Nothing seems set in stone. In the past, Sony has strongly hinted that it would very much like to wait and try to one-up Microsoft in terms of price again, and this report also indicates that the company is taking a “wait and see” approach towards pricing. The $100 price differential between Xbox One and PS4 worked wonders for Sony in last generation, but Xbox One’s high price was the result of the bundled Kinect 2.0. Without a weird peripheral muddying the waters, it seems likely that the only way Sony is going to get much lower is to take a significant loss.

There are reasons to think that a loss would be more feasible this generation. This was, for many, the generation where consoles went fully digital, and that means PSN spending has been soaring alongside major growth in subscription services.

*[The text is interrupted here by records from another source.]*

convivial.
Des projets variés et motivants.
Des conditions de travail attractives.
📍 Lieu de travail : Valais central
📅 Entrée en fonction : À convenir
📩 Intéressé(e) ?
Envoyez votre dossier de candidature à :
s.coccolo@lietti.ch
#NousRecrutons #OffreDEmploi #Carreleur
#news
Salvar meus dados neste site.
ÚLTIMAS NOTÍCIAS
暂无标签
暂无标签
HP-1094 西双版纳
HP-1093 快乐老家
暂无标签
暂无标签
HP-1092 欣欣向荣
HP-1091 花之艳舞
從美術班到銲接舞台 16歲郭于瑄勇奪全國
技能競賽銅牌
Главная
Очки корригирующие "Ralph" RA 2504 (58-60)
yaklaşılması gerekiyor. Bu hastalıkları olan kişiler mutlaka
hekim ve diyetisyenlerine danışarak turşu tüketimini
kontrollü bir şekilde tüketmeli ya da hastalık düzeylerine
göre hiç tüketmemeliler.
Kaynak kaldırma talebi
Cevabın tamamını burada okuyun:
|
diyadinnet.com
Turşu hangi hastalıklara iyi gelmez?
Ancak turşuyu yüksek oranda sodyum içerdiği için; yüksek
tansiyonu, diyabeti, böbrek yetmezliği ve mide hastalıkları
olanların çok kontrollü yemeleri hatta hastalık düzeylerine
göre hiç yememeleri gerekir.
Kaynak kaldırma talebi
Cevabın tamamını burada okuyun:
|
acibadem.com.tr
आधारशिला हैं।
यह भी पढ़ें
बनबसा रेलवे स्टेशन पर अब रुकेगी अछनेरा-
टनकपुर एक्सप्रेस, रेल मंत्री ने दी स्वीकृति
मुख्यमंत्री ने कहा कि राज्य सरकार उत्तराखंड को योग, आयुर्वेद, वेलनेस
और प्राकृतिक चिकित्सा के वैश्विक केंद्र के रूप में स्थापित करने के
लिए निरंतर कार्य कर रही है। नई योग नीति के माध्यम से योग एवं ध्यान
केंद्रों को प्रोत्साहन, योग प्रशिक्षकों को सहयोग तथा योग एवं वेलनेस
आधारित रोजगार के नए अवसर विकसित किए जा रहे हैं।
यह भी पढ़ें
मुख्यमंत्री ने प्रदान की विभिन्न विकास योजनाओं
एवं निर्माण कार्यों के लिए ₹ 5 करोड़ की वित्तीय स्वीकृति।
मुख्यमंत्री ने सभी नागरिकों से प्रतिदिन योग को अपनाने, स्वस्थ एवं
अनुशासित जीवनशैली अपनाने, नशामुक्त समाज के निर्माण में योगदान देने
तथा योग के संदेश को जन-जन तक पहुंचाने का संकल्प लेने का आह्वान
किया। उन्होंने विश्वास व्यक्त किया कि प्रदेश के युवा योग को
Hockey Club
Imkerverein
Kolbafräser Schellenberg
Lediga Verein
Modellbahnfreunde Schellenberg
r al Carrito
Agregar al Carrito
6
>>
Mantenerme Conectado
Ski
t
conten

A console is now a lot better at generating revenue outside of the initial purchase, potentially offsetting a higher loss on day one.

These have to be the conversations going on at Sony: how much of a loss is feasible in order to maintain its position as clear-cut market leader?

Historically speaking, there’s no greater hurdle for a new console to overcome than a too-high price tag, especially in the face of competition. And so that’s the essential trouble that Sony will run in to here: people have certain expectations of a console generation in terms of both price and power increase, and it might be difficult to hit both at once. The real question is what Sony can feasibly make off of the average console through PSN and subscriptions, and what sort of a loss that it will be able to justify come sale time.